Proposed fishing catch limits released for public feedback
Fisheries New Zealand wants public feedback on proposals to change catch limits for 20 fish stocks around the country.
The proposals are part of a rolling set of annual reviews to ensure sustainability for current and future generations, says fisheries management director Stuart Anderson.
"We've reviewed 13 inshore fish and shellfish stocks and 7 deepwater stocks and want your feedback on a set of options to manage them. In addition, we're proposing that amateur fishing charter vessels be required to add 4 species to the list of fish stocks they report to Fisheries New Zealand: snapper, scallops, blue cod and tarakihi. This will give us a more detailed understanding of the catch and allow us to set more accurate catch limits in the future."
More than half of the proposals relate to stocks that are maintaining sustainable levels. "For those, catch limits could be increased.

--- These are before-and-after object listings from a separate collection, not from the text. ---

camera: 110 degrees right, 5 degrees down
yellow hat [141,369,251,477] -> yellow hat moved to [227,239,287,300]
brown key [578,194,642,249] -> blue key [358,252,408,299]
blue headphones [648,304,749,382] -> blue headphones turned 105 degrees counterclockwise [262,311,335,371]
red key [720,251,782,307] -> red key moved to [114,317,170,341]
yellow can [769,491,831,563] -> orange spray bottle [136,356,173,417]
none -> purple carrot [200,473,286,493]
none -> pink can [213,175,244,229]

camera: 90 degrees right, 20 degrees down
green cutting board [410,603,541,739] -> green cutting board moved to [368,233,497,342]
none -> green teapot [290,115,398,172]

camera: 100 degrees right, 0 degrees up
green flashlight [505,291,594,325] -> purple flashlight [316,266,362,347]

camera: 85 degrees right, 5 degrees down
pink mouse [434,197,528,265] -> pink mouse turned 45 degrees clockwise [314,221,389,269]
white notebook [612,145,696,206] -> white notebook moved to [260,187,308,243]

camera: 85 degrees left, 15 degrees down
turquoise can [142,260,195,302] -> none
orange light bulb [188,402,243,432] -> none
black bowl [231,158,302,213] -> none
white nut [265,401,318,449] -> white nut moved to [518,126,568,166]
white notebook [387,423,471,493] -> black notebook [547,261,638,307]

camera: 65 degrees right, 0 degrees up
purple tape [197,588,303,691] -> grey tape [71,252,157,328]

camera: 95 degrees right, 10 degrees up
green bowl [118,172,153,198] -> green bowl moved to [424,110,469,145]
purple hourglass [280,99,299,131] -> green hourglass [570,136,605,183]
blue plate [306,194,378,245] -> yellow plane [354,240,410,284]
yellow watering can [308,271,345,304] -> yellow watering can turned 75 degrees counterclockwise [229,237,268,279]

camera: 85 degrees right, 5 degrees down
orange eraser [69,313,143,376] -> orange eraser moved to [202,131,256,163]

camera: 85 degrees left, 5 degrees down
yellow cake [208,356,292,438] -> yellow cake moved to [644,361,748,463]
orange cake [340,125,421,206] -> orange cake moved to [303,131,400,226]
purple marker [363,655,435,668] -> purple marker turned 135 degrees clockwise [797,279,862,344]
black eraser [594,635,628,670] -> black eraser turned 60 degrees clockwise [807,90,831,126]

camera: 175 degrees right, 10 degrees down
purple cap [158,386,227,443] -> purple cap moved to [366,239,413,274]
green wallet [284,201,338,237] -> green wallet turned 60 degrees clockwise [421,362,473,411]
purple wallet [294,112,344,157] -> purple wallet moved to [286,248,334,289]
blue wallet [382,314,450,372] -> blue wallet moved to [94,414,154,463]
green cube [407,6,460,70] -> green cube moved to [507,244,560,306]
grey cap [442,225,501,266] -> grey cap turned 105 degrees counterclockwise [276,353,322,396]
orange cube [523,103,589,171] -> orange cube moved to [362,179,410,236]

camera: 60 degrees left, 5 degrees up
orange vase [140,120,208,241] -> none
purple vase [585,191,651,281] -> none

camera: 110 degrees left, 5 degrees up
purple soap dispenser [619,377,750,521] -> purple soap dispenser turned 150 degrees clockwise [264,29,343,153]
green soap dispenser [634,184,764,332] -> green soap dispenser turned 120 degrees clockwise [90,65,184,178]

"Meanwhile, there's also scientific evidence that we need to take action to ensure the sustainability of tarakihi stocks across the eastern coastline of the country. We are putting 3 possible options on the table to protect and rebuild this stock which we would like the public to consider and give us their feedback on."
"Feedback helps us understand how the proposals will affect the people who use the fishery, whether they are customary, recreational or commercial fishers."
The proposals are based on science evidence underpinned by an ongoing research programme. More than $20 million is invested each year to ensure that fishery decisions are based on up to date and accurate data.
"People have opportunities to have their say on Fisheries New Zealand's proposals by making a submission by email, online survey, or by post. In addition, there will be some Iwi Fisheries Forum meetings and face-to-face meetings with stakeholders. We will also host some public meetings specifically to discuss the tarakahi proposal."
Feedback closes at 5pm on 26 July. New catch limits will then take effect from 1 October.